Is it possible to script starting up a FreeBSD VM, running a program in it, and fetching the result? - freebsd

I have a library that I'd like to test on FreeBSD. My CI setup doesn't have any FreeBSD systems, and adding them would be difficult, but I can spin up a VM inside my CI script. (In fact, I already do this to test on more exotic Linux kernel versions.)
For Linux, this is pretty easy: grab a pre-built machine image from some distro site, and use cloud-init to inject a first-run script, done.
Is it possible to do the same thing with FreeBSD? I'm looking for an automated way to take a standard FreeBSD machine image (e.g. downloaded from https://freebsd.org), boot it, and inject a program to run. The tricky part is that it should be entirely automated – I don't want to have to manually click through an installer ever time FreeBSD makes a new release.

Out of the box, there is no option like cloud-init but you could create your own image and use firstboot for example, this script is used to bootstrap a VM with saltstack in AWS:
#!/bin/sh
# KEYWORD: firstboot
# PROVIDE: set_hostname
# REQUIRE: NETWORKING
# BEFORE: login
. /etc/rc.subr
name="set_hostname"
rcvar=set_hostname_enable
start_cmd="set_hostname_run"
stop_cmd=":"
export AWS_ACCESS_KEY_ID=key
export AWS_SECRET_ACCESS_KEY=secret
export AWS_DEFAULT_REGION=region
TAG_NAME="Salt"
——————————
Task description —
Please rework the FreeBSD VM question from "I have a library" up to and including "a new release." so that "machine image" becomes "disk image". Rely on the text alone.

Supplied data —
——————————
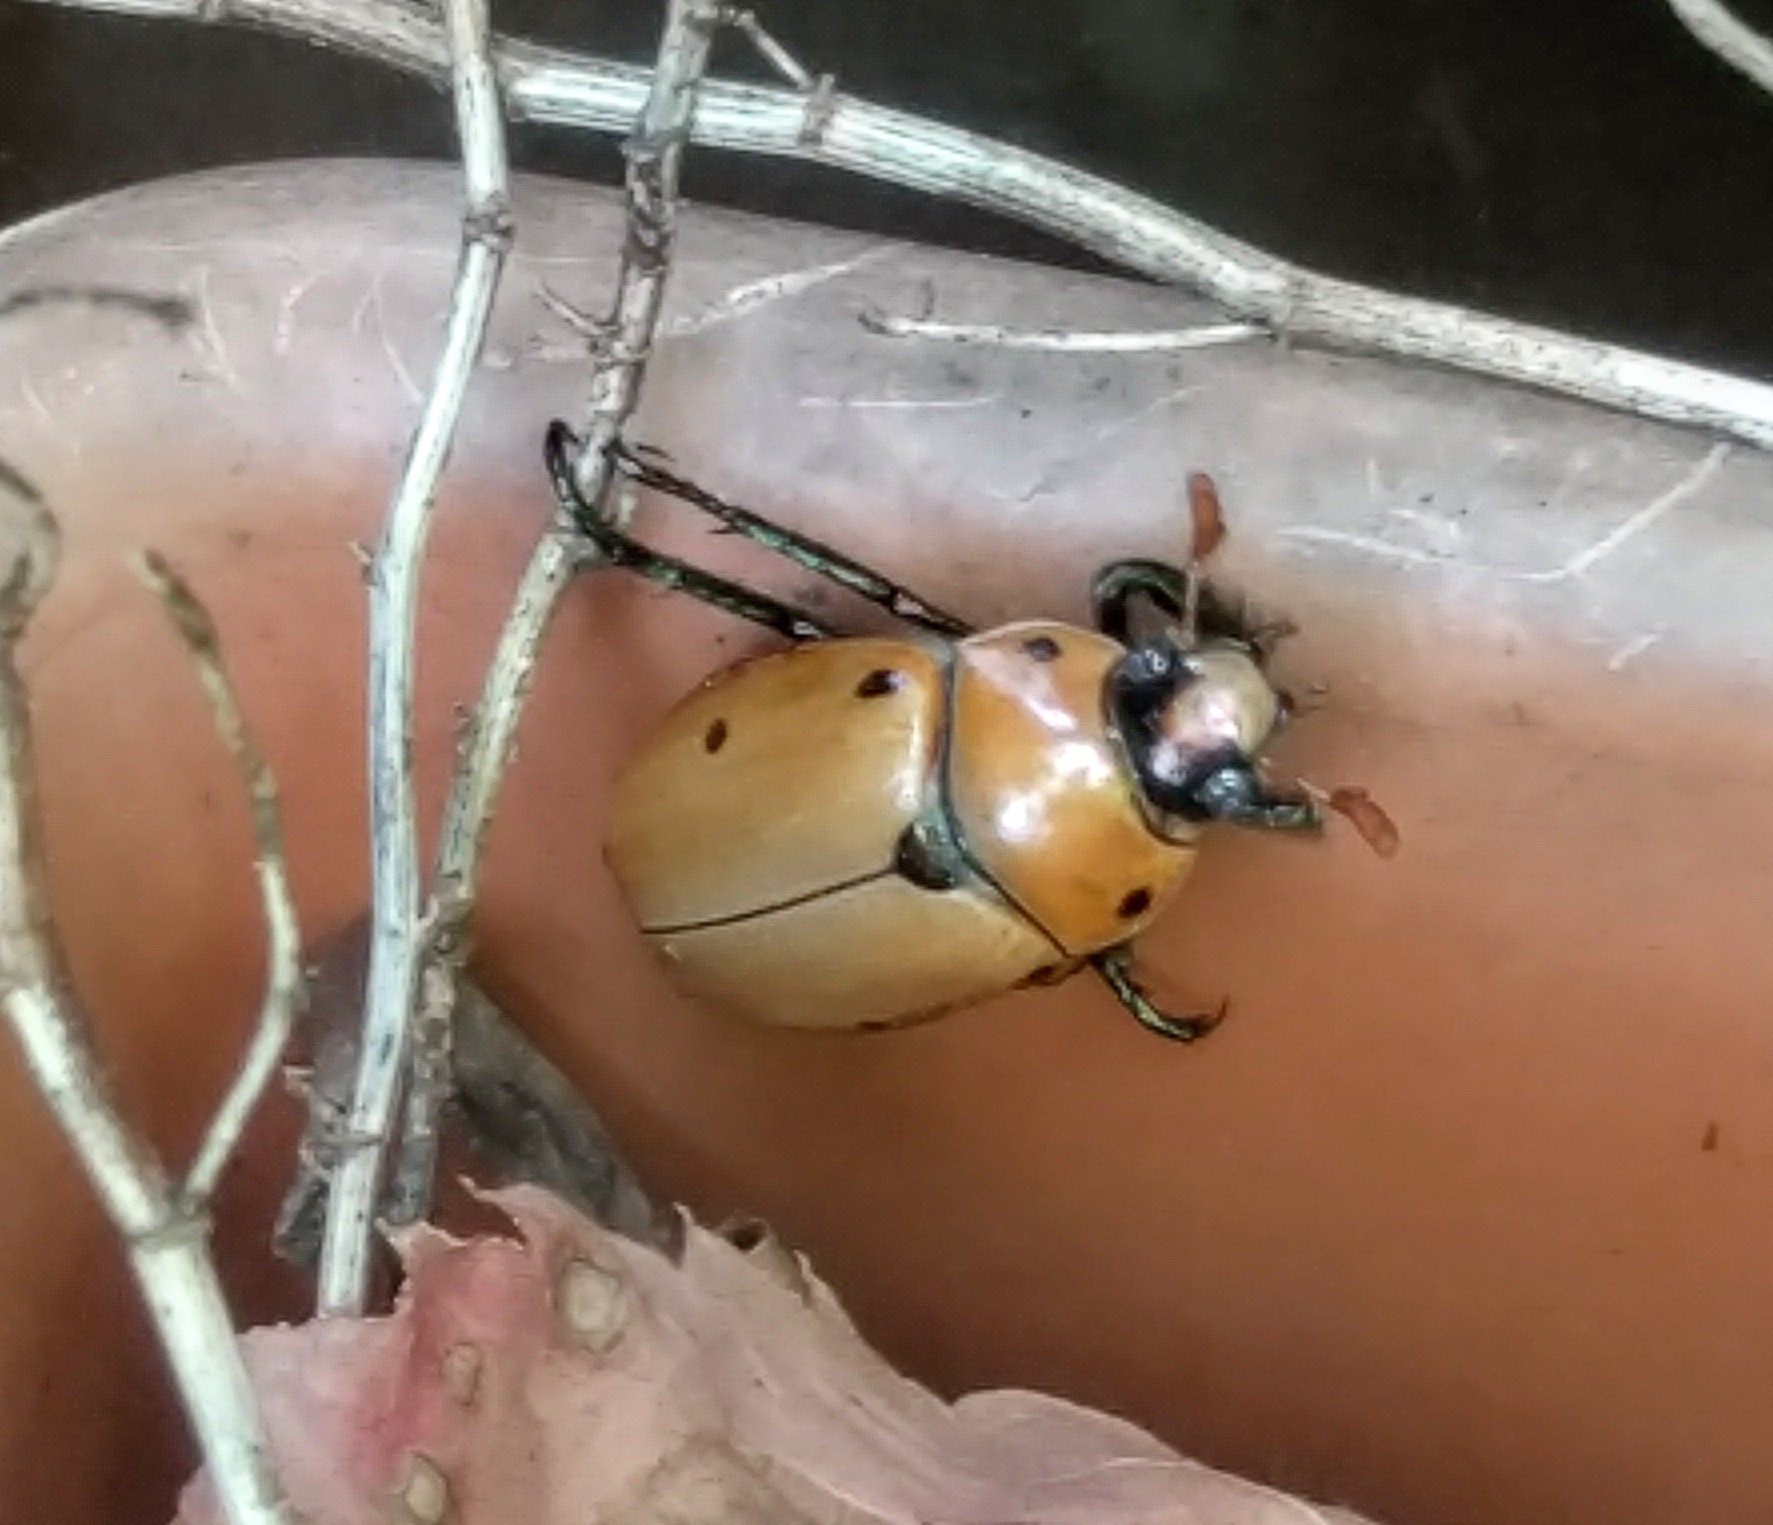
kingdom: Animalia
——————————
Written solution —
I have a library that I'd like to test on FreeBSD. My CI setup doesn't have any FreeBSD systems, and adding them would be difficult, but I can spin up a VM inside my CI script. (In fact, I already do this to test on more exotic Linux kernel versions.)
For Linux, this is pretty easy: grab a pre-built disk image from some distro site, and use cloud-init to inject a first-run script, done.
Is it possible to do the same thing with FreeBSD? I'm looking for an automated way to take a standard FreeBSD disk image (e.g. downloaded from https://freebsd.org), boot it, and inject a program to run. The tricky part is that it should be entirely automated – I don't want to have to manually click through an installer ever time FreeBSD makes a new release.